Ceausescu and his wife were executed by firing squad in 1989 after anti-communist uprisings in Eastern Europe. During his regime, buildings owned by wealthy nobles, businesses, banks etc. were nationalized. Once the government fell, they were returned to the heirs of the original owners and over time, restored.
CEC Palace, headquarters to CEC Bank |
Among the most famous is the CEC Palace, built in 1897, headquarters to the CEC Bank, and now spectacularly lighted at night.
Caru’ cu bere |
We were lucky to snag early dinner reservations at Caru’ cu bere, a brewery opened in 1879, nationalized by the communist state in 1949, and renovated in the 1980s with murals, Gothic decorative details and stained glass windows.
As outstanding as the architecture is, it’s the Romanian people - entrepreneurial, energetic and English- speaking- that have made our stay meaningful.
Vlad and Lorena |
On just our third day in town, we were fortunate to have had dinner with Lorena Duicu and her husband, Vlad, though the Eatwith.com program, a sort of Airbnb for dining. We got acquainted over glasses of their homemade plum brandy, then moved onto grilled eggplant salad, smoked fish, a delicious pork stew simmered in a clay pot, polenta and a homemade plum crumble pie.

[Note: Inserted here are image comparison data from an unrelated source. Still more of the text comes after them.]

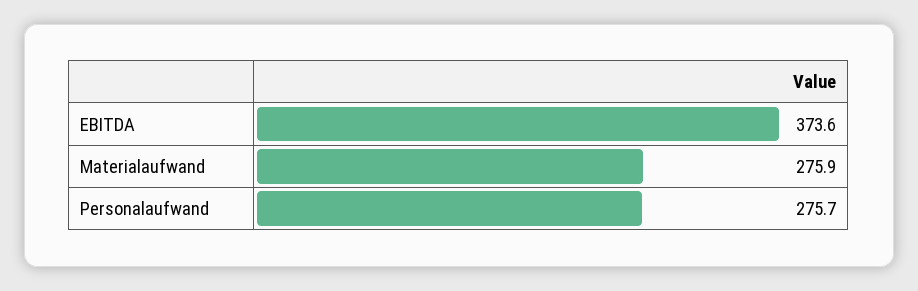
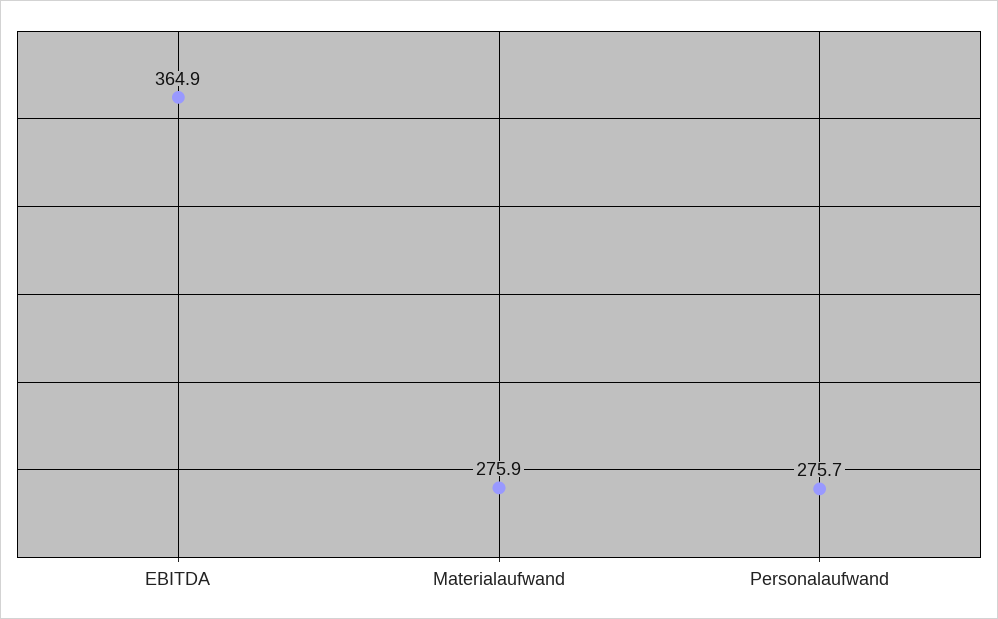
  {
-   "EBITDA": 373.6,
+   "EBITDA": 364.9,
    "Materialaufwand": 275.9,
    "Personalaufwand": 275.7
  }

It was an evening filled with good conversation about American politics, the war in Ukraine and our mutual love of travel. We were happy to have made a connection like this in a city entirely new to us. Understandably, Romanians were fearful when Russia attacked Ukraine. Kyiv is just 500 miles away. For now, though, life goes on normally in Bucharest which is far away from the fighting.
Anaid of Freetour.com |
Anaid, a guide with Freetour.com, gave us a short history lesson in a two-hour walking tour covering some of the Christian Orthodox churches that survived the communist era. Most impressive was the 18th century Church of the Stavropoleos Monastery where a few nuns still live.
Stavropoleos monastery |
The story of the vamprire Count Dracula, she explained, was inspired by Vlad the Impaler (or Vlad Dracula in Romanian), an important ruler and national hero in the 1400’s. The castle in nearby Transylvania, marketed as Dracula’s castle in Bram Stoker’s novel, actually had little connection to the real Vlad, and there‘s no evidence Stoker ever saw it.
Mici at the Obor Market |
We don‘t eat much meat at home, however, when in Romania…everyone must eat mici, tiny, grilled, skinless pork or lamb sausages, served with a glop of mustard and bread. It's estimated that Romanians eat 440 million annually. You can order them in the fanciest of restaurants, but we went by tram to stand in line with the locals and sample these ($1 each) at Terasa Obor in Bucharest‘s Obor public market.
Lining up for mici at Obor market |
Tom samples a honey cone |
Bucharest has beautiful, family-friendly parks. On our way to tour an open air folk village in Herastrau Park, we watched kids of all ages using small, fold-up scooters do tricks in a skate park while their parents relaxed at a cafe across the street, talking and drinking beer.
The Dimitrie Gusti National Village Museum takes visitors through what rural Romania looked like a century ago. The man above was dishing out “honey cones,” like ice cream cones, only filled with a rustic mixture of honey, bee pollen and bee’s wax.
Sipping visinata at SIP |
Anaid, our Freetour.com guide, left us with a final tip. “Be sure to try Visinata,” she said, Romania’s signature spirit made with sour cherries. They call it Dracula’s blood.
What a beautiful area! Definitely a hidden gem. Thanks Tom and Carol for the descriptions that show the energy and life of the Romanian people.